● **解くべき課題**
「Rank the series」を含む行から「1, 2, 3, 4, 5」を含む行まで、両端の行も含めて一字も変えずに書き直してもらえますか？

● **データ**
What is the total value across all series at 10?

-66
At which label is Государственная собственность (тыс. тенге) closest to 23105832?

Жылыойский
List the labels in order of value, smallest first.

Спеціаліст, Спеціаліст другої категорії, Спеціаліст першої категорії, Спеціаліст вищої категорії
* * *
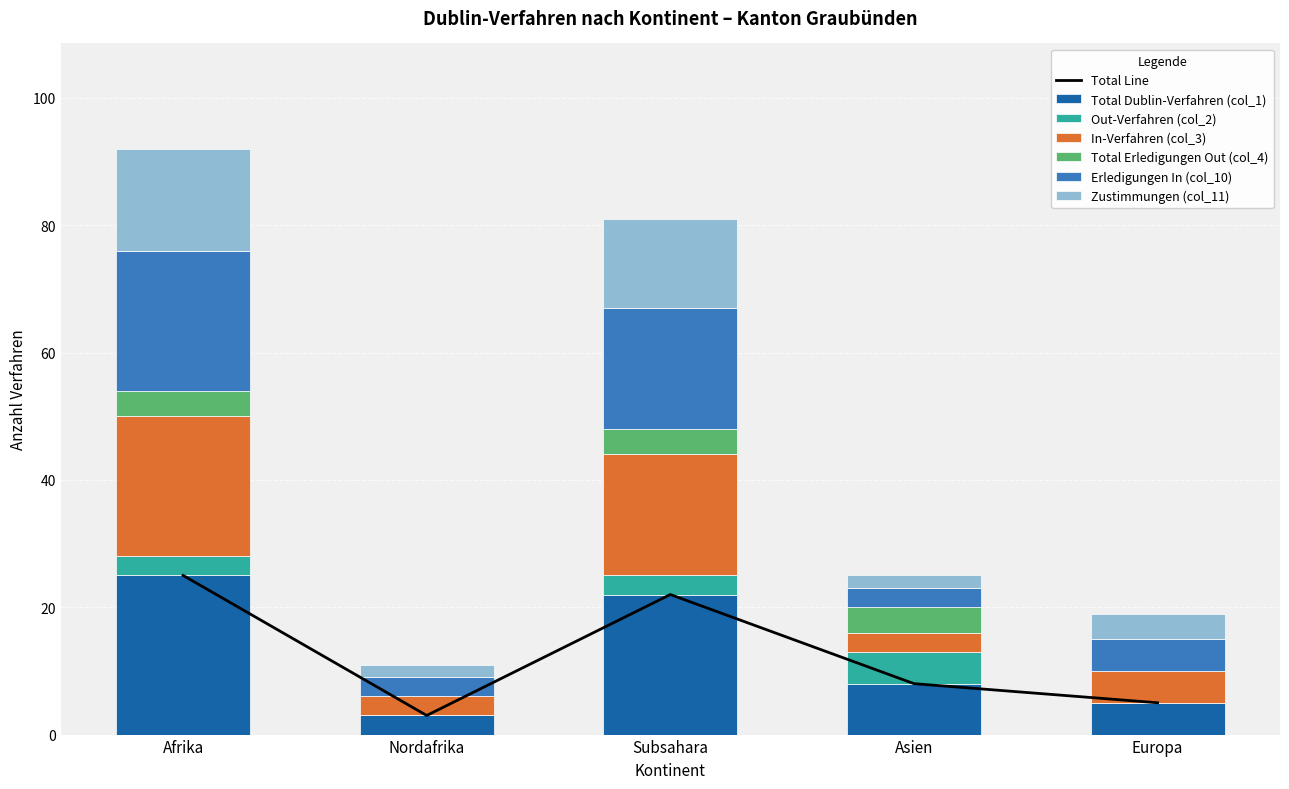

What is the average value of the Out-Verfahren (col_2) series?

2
...
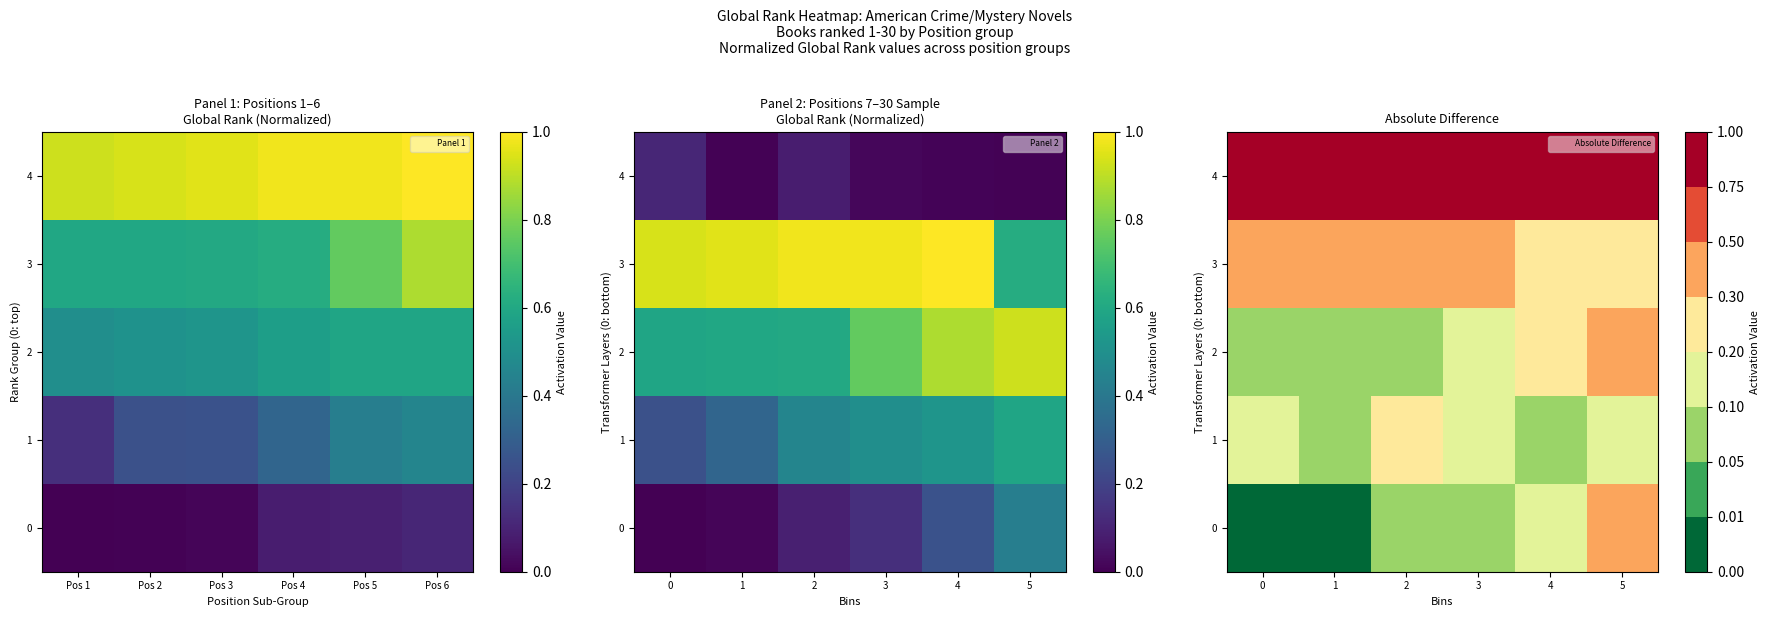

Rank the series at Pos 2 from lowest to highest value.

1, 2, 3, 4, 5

● **この課題の解答**
Rank the series at Pos 2 from lowest to highest value.

1, 2, 3, 4, 5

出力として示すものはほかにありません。